§ What the task requires:
When the string "policies" is part of a line below, that line should be copied.

§ Input data:
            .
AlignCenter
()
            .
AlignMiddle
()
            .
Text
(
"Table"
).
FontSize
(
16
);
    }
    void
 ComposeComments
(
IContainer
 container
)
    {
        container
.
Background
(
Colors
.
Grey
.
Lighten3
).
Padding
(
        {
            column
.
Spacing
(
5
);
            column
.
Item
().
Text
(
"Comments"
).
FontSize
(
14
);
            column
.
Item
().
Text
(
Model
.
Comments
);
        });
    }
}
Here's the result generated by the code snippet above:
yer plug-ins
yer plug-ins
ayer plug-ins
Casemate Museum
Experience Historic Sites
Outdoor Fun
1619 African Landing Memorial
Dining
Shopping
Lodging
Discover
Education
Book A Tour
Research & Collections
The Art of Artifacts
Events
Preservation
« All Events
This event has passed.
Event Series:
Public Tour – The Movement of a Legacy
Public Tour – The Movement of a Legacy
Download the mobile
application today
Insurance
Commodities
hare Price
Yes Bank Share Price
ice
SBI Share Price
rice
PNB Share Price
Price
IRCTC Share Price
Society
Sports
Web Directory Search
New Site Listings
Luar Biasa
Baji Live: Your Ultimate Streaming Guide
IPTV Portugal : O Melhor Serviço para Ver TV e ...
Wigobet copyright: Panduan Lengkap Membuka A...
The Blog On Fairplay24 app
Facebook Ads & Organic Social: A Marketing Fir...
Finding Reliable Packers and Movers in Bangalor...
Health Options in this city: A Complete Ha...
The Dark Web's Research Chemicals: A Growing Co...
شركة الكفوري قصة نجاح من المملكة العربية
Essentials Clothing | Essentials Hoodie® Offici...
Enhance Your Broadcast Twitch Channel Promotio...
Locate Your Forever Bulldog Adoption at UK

...

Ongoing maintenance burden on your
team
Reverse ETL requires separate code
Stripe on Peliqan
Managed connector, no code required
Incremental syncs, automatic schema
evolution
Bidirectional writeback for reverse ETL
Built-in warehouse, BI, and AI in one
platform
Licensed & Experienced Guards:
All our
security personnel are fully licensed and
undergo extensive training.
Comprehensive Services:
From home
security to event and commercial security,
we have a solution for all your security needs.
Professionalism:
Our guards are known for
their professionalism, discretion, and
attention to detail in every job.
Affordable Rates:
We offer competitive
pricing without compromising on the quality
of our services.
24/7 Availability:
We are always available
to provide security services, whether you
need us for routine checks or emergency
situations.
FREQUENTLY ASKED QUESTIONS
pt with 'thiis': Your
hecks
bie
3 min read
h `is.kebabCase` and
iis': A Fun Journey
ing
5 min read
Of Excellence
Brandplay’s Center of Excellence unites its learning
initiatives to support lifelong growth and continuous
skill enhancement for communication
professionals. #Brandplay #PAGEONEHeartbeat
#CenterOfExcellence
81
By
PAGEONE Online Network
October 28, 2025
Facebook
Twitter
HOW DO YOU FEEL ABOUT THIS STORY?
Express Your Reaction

* * *

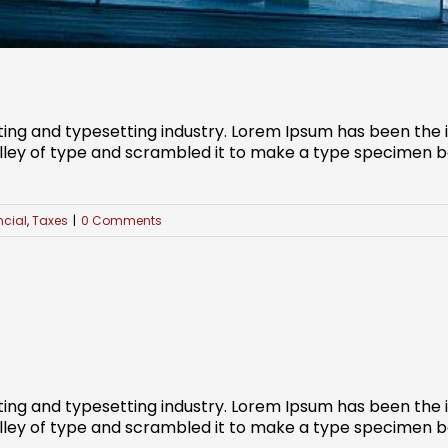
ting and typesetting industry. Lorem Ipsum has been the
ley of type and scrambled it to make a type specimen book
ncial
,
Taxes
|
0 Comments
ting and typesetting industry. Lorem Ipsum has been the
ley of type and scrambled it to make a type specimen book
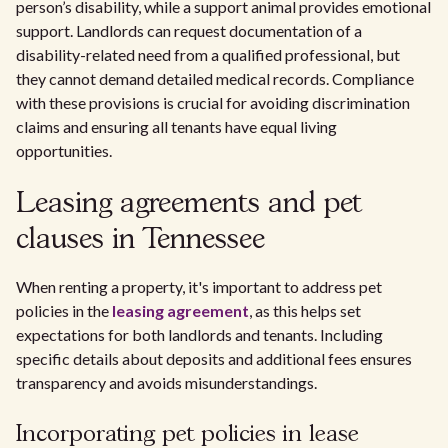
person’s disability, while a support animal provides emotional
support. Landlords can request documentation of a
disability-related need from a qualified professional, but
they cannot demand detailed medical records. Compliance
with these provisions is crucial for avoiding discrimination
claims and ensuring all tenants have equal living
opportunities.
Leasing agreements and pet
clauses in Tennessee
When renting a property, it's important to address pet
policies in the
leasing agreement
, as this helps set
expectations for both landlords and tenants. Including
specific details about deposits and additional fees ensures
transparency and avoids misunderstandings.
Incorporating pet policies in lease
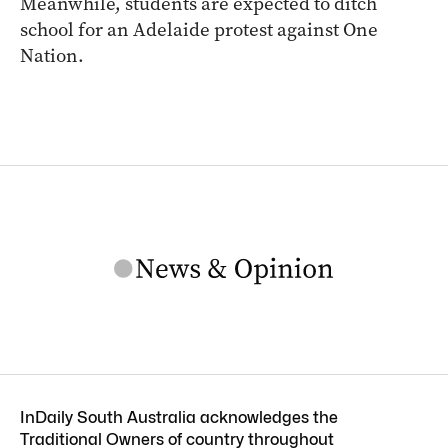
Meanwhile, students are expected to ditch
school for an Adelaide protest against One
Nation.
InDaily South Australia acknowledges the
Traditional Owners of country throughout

§ Completed task:
policies in the
Incorporating pet policies in lease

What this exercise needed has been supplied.